Required work
Could you retype every line below exactly, omitting the images?

Excerpts from a dataset
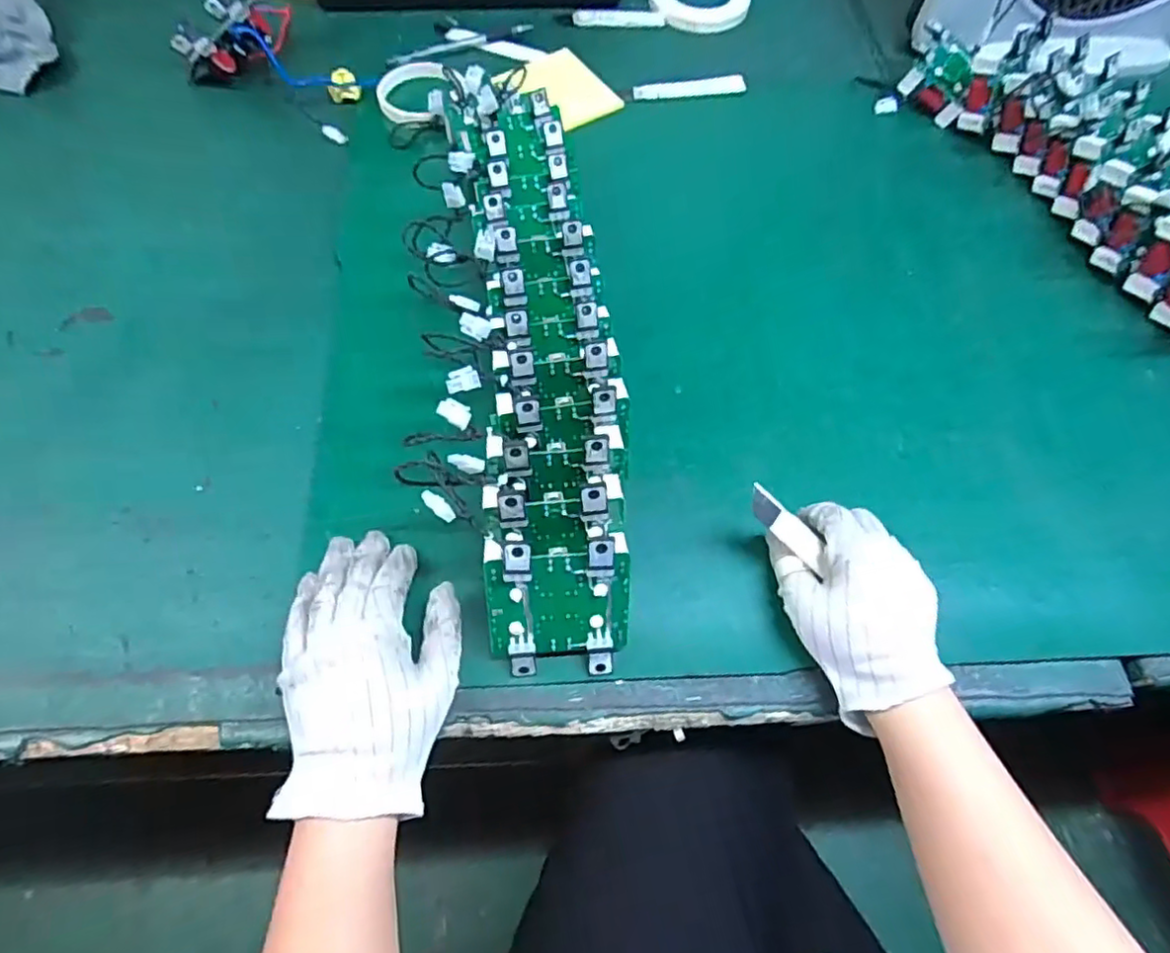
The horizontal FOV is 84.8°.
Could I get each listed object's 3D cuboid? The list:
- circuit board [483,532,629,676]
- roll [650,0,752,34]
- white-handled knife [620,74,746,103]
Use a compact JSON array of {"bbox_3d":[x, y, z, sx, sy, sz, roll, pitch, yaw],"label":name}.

Output for this exercise
The horizontal FOV is 84.8°.
Could I get each listed object's 3D cuboid? The list:
- circuit board [483,532,629,676]
- roll [650,0,752,34]
- white-handled knife [620,74,746,103]
Use a compact JSON array of {"bbox_3d":[x, y, z, sx, sy, sz, roll, pitch, yaw],"label":name}.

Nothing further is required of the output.